РАБОЧЕЕ ЗАДАНИЕ A ▸ Сверьте с интервью о «литературе молодых» три утверждения и про каждое скажите «да» или «нет», дословно приведя решающие слова интервью. (i) Алексей Варламов родился в 1963 году. (ii) Варламов сказал, что чувствует поколенческое родство с Пелевиным и Быковым. (iii) Пелевин задал свой вопрос про банановую республику более десяти лет назад.
РАБОЧЕЕ ЗАДАНИЕ B ▸ Почему, судя по интервью о «литературе молодых», вопрос Пелевина про банановую республику сейчас уже не так актуален? Ответьте в одном–трех предложениях.
РАБОЧЕЕ ЗАДАНИЕ C ▸ Выведите без изменений отрывок из интервью о «литературе молодых», начиная со слов «Gazeta.chel.ru; беседовала Анастасия» и заканчивая словами «и объявлены мракобесами.».

ПРЕДЛОЖЕННЫЙ ТЕКСТ ▸
--------

Gazeta.chel.ru; беседовала Анастасия БОГОМОЛОВА
— Захар, чем, по-вашему, отличается «литература молодых»
1990-х и 2000-х?
— Головоломный вопрос. Чтобы ответить на него, нужно изначально сделать допущение, что литература тех, кому в 1990-е было тридцать или около того лет, имела некие объединяющие признаки. А их, наверное, не было. Я поинтересовался как-то у Алексея Варламова, родившегося в 1963 году, чувствует ли он поколенческое родство с Пелевиным (он родился в 1962-м) и с Быковым (1967-й). Естественно, он сказал, что не чувствует, и предложил свой ряд: Михаил Тарковский, Олег Павлов, Александр Яковлев. Ряд понятный: это почвенническая литература, возникшая в недрах «либеральных» журналов в тот момент, когда предшествующие почвенники были… ну, мягко говоря, отлучены от правильной литературы и объявлены мракобесами.
С другой стороны, те литераторы, которых в среде «мракобесов» было принято считать носителями абсолютного либерального зла (те же Пелевин и Быков), несколькими изящными движениями пера доказали, что не только почвеннические, но и либеральные крайности равно омерзительны. Пелевин (кстати, с юбилеем его) более десяти лет назад задал замечательно точный вопрос: «Зачем было менять империю зла на банановую республику зла?» Сейчас это уже не столь актуально, потому что банановая республика вновь провозгласила себя империей, а тогда было в точку.

--------

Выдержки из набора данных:
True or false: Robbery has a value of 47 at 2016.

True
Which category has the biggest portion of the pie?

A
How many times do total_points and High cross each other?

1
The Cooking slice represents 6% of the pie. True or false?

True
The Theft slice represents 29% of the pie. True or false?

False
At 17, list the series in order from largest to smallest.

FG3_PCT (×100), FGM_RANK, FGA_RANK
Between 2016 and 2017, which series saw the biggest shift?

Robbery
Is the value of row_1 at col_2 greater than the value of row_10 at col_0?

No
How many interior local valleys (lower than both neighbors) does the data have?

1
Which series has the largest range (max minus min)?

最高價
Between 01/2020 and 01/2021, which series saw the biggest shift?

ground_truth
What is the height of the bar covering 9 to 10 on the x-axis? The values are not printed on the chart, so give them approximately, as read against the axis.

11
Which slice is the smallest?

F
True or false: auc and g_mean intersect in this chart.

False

--------

ПИСЬМЕННЫЙ ОТВЕТ A ▸
(i) Да: «Алексея Варламова, родившегося в 1963 году».
(ii) Нет: «Естественно, он сказал, что не чувствует».
(iii) Да: «более десяти лет назад задал замечательно точный вопрос».

ПИСЬМЕННЫЙ ОТВЕТ B ▸ Вопрос Пелевина уже не так актуален, потому что банановая республика вновь провозгласила себя империей. А тогда, когда он был задан, он попадал в точку.

ПИСЬМЕННЫЙ ОТВЕТ C ▸
Gazeta.chel.ru; беседовала Анастасия БОГОМОЛОВА
— Захар, чем, по-вашему, отличается «литература молодых»
1990-х и 2000-х?
— Головоломный вопрос. Чтобы ответить на него, нужно изначально сделать допущение, что литература тех, кому в 1990-е было тридцать или около того лет, имела некие объединяющие признаки. А их, наверное, не было. Я поинтересовался как-то у Алексея Варламова, родившегося в 1963 году, чувствует ли он поколенческое родство с Пелевиным (он родился в 1962-м) и с Быковым (1967-й). Естественно, он сказал, что не чувствует, и предложил свой ряд: Михаил Тарковский, Олег Павлов, Александр Яковлев. Ряд понятный: это почвенническая литература, возникшая в недрах «либеральных» журналов в тот момент, когда предшествующие почвенники были… ну, мягко говоря, отлучены от правильной литературы и объявлены мракобесами.